— start Source document —

Welcome to the second post in my series “Reclaiming Fantasy.”If you haven’t read the introductory post, it is available here.
Now, before we get started a brief explanation. I call this series “Reclaiming Fantasy” because I think there has been a major loss – a blurring of all the fantasy books into one story with the same plot, setting, and characters. In addition, I was browsing Amazon yesterday, and saw that many books that have been considered Science Fiction by everyone I’ve talked to are now classified as Fantasy.
Today I will be discussing the most basic element of any story: setting.
Many fantasy novels, whether from new writers or established authors, pick similar settings. These settings include rolling hills, plains, mountains, and forests. Sometimes the ocean is thrown in for effect. But there is a problem here. In too many of the books I’ve read, the setting isn’t important. In too many novels, the plains could be swapped for the desert or the desert for the forest. Setting should be it’s own character and should be integral to the plot. It’s like giving your character a loaded gun, but not using it. The setting needs to have a purpose.
Robin Hobb did an excellent job of giving the setting a purpose in the Farseer Trilogy (Assassin’s Apprentice, Royal Assassin, and Assassin’s Quest). In the trilogy, the main character grows up in a coastal town. The ocean drives the plot forward, as raiders from the Outislands seek to start a war with the Six Duchies.

— end Source document —
— start Recorded information —

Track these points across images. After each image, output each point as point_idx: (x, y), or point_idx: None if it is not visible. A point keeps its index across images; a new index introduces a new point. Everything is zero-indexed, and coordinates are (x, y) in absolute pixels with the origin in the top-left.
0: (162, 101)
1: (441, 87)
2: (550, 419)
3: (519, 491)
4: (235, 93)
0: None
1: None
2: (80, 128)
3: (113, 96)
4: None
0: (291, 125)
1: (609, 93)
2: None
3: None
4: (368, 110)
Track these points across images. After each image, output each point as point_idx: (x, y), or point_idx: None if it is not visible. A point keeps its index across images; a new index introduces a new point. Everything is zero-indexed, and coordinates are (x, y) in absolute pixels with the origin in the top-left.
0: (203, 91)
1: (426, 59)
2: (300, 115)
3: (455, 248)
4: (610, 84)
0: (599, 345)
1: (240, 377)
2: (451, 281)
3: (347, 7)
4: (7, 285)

— end Recorded information —

From the blog post on fantasy settings, write out the passage that starts with the words "Now, before we" and ends after "any story: setting.".

Now, before we get started a brief explanation. I call this series “Reclaiming Fantasy” because I think there has been a major loss – a blurring of all the fantasy books into one story with the same plot, setting, and characters. In addition, I was browsing Amazon yesterday, and saw that many books that have been considered Science Fiction by everyone I’ve talked to are now classified as Fantasy.
Today I will be discussing the most basic element of any story: setting.